Most folks were there because the idea of Benjamin Britten's short opera "The Prodigal Son" - sung in Japanese-style "Noh" masks amid the gold-and-glass splendor of the cathedral - sounded irresistible.I sat on the floor, against the wall, in a far corner.

The performance was irresistible.

To begin with, Britten's music will never qualify as "hummable." Much of it smacks of Copland's eerie "12-note" scale. But when linked with the words from the libretto, the songs took flight. William Plomer's sentences are charmers. Who wouldn't be moved by a prodigal kid who laments "I have drunk and I have diced, gold pieces I gave to harlots with eyes the darkness of night," a kid who ends up having to "be a swineheard, consort with the swine."

It was an evening of first-rate creativity and performance art.

And though the comments afterward were mostly about the costumes, the acoustics, the "timbre" and "tessitura" of the voices, I doubt a soul present was able to sit in the cathedral on a Sunday watching a lost soul make his way back to God without reflecting on some personal wanderings and wayward treks.

I did that.

And I thought of a book of poems called "The Gospels in Our Image" that my editor passed along to me. The book has eight poems alone about the Prodigal Son - and each poet saw himself in the wrong-headed young son.

And then there's C.S. Lewis, who - after his conversion - claimed the Prodigal Son was able to walk home on his own two feet while Lewis himself was brought home kicking and struggling, "darting my eyes in every direction for a chance to escape."

But the piece of writing that came to mind first was a little book by Henri J. M. Nouwen - the Catholic humanitarian. In "The Return of the Prodigal Son: A Meditation on Fathers, Brothers and Sons" (Doubleday 1992) Nouwen tells of spending days gazing at the famous Prodigal Son painting by Rembrandt. And as he meditated on the colors and shades, the angelic and brooding faces, he came to realize that he'd played all the roles in the little drama at one time or another. He'd been the confused young man, the jealous brother, and now - with his community for disabled children in Toronto - he was trying to become the wise, generous father.

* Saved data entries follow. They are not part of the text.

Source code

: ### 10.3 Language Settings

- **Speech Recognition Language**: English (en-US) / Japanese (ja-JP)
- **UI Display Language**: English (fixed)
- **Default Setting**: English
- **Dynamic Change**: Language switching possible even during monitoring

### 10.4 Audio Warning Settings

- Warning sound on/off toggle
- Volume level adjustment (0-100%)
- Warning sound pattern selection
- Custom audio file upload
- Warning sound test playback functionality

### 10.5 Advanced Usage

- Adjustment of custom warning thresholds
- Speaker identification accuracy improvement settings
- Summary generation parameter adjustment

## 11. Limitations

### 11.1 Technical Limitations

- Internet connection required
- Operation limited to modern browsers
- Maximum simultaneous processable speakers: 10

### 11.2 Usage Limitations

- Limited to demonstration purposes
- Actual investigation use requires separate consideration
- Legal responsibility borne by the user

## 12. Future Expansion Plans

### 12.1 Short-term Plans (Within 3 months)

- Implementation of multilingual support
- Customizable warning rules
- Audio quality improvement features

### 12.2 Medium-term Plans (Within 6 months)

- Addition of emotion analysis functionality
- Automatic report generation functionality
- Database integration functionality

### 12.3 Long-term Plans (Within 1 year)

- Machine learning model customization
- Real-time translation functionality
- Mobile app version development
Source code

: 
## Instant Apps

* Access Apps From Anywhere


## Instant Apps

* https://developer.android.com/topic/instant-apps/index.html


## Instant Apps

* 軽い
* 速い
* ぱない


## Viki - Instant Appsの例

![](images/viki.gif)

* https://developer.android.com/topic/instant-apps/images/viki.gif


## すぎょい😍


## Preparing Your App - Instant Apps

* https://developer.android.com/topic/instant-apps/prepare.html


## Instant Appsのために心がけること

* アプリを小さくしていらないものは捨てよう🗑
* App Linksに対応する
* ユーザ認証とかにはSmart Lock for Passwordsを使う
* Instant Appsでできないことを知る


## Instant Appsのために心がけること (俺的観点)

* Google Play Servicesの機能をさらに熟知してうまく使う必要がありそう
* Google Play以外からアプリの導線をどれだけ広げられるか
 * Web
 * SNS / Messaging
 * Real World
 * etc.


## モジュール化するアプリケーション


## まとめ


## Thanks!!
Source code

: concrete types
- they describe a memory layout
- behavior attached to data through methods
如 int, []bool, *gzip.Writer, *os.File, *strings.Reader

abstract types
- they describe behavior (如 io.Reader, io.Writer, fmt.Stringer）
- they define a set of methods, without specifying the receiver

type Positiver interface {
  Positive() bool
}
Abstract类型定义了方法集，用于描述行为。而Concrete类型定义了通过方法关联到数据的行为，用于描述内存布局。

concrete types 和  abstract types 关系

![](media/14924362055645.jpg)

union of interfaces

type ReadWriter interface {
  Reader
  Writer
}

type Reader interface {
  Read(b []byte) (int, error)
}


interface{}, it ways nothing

"I stand with awe at the place where Rembrandt brought me," writes Nouwen. "He led me from the kneeling, disheveled young son to the standing, bent-over old father, from the place of being blessed to the place of blessing. As I look at my own aging hands, I know that they have been given to me to stretch out toward all who suffer, to rest upon the shoulders of all who come, and to offer the blessing that emerges from the immensity of God's love."

As I left the cathedral, I thought of Nouwen. People actually did assume various "characters" from the parable as they aged. But more than that, I knew that I personally moved in and out of those roles with each passing day.

That Sunday, for instance, I'd been a rebellious soul by dodging an obligation (can't make the meeting, sorry); I'd felt slighted and unappreciated like the elder brother (Why did so many people at the cathedral have the best seats saved for them?). When I'd called my own son that afternoon to help arrange his return from college, I'd been the dutiful patriarch.

In fact, it occurred to me we're likely all those "people" simultaeously in our hearts. Human beings are simply splintered pieces of personality.

And the lesson of The Prodigal Son is a lesson meant to hit Christian believers right between the eyes. If you surrender, grace will melt you down and re-form you into a smooth, seamless whole.